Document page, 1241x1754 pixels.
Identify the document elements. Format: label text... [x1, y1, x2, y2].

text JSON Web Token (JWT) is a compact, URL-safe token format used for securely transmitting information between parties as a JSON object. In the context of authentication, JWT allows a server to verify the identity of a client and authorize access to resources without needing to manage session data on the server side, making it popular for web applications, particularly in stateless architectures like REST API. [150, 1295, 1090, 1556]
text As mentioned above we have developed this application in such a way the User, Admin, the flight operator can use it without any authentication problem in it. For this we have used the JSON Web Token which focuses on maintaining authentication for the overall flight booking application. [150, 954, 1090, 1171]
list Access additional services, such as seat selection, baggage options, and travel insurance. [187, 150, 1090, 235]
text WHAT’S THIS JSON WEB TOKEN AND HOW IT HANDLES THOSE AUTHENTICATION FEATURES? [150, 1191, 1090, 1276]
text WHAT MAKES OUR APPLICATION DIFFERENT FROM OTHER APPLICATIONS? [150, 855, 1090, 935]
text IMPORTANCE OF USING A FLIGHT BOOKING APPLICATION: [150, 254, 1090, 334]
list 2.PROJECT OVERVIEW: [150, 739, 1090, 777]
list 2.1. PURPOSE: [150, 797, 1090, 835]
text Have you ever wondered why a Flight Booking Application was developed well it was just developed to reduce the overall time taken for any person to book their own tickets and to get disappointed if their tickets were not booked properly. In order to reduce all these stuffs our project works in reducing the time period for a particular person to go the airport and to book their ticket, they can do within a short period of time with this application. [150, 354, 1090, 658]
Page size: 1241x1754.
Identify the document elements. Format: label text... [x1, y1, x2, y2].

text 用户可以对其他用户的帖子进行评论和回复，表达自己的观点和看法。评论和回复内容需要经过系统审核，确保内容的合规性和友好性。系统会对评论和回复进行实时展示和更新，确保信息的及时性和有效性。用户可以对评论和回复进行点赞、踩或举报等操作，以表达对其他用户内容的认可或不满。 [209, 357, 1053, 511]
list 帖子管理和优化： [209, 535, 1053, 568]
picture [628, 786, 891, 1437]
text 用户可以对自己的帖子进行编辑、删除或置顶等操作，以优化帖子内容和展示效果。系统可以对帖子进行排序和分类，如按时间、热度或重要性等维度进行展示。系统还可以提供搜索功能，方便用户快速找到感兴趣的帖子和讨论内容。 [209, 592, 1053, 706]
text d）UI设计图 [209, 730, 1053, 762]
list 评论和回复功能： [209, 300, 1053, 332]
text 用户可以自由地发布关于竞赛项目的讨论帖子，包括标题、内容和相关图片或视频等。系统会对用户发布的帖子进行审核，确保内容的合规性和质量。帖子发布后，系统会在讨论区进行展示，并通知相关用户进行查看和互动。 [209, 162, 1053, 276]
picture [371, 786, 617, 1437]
────────────────────
- INSTRUCTIONS TO FOLLOW:
Above are the records; set each one down word for word.

- RESULT:
Document page, 1241x1754 pixels.
Identify the document elements. Format: label text... [x1, y1, x2, y2].

text JSON Web Token (JWT) is a compact, URL-safe token format used for securely transmitting information between parties as a JSON object. In the context of authentication, JWT allows a server to verify the identity of a client and authorize access to resources without needing to manage session data on the server side, making it popular for web applications, particularly in stateless architectures like REST API. [150, 1295, 1090, 1556]
text As mentioned above we have developed this application in such a way the User, Admin, the flight operator can use it without any authentication problem in it. For this we have used the JSON Web Token which focuses on maintaining authentication for the overall flight booking application. [150, 954, 1090, 1171]
list Access additional services, such as seat selection, baggage options, and travel insurance. [187, 150, 1090, 235]
text WHAT’S THIS JSON WEB TOKEN AND HOW IT HANDLES THOSE AUTHENTICATION FEATURES? [150, 1191, 1090, 1276]
text WHAT MAKES OUR APPLICATION DIFFERENT FROM OTHER APPLICATIONS? [150, 855, 1090, 935]
text IMPORTANCE OF USING A FLIGHT BOOKING APPLICATION: [150, 254, 1090, 334]
list 2.PROJECT OVERVIEW: [150, 739, 1090, 777]
list 2.1. PURPOSE: [150, 797, 1090, 835]
text Have you ever wondered why a Flight Booking Application was developed well it was just developed to reduce the overall time taken for any person to book their own tickets and to get disappointed if their tickets were not booked properly. In order to reduce all these stuffs our project works in reducing the time period for a particular person to go the airport and to book their ticket, they can do within a short period of time with this application. [150, 354, 1090, 658]
Page size: 1241x1754.
Identify the document elements. Format: label text... [x1, y1, x2, y2].

text 用户可以对其他用户的帖子进行评论和回复，表达自己的观点和看法。评论和回复内容需要经过系统审核，确保内容的合规性和友好性。系统会对评论和回复进行实时展示和更新，确保信息的及时性和有效性。用户可以对评论和回复进行点赞、踩或举报等操作，以表达对其他用户内容的认可或不满。 [209, 357, 1053, 511]
list 帖子管理和优化： [209, 535, 1053, 568]
picture [628, 786, 891, 1437]
text 用户可以对自己的帖子进行编辑、删除或置顶等操作，以优化帖子内容和展示效果。系统可以对帖子进行排序和分类，如按时间、热度或重要性等维度进行展示。系统还可以提供搜索功能，方便用户快速找到感兴趣的帖子和讨论内容。 [209, 592, 1053, 706]
text d）UI设计图 [209, 730, 1053, 762]
list 评论和回复功能： [209, 300, 1053, 332]
text 用户可以自由地发布关于竞赛项目的讨论帖子，包括标题、内容和相关图片或视频等。系统会对用户发布的帖子进行审核，确保内容的合规性和质量。帖子发布后，系统会在讨论区进行展示，并通知相关用户进行查看和互动。 [209, 162, 1053, 276]
picture [371, 786, 617, 1437]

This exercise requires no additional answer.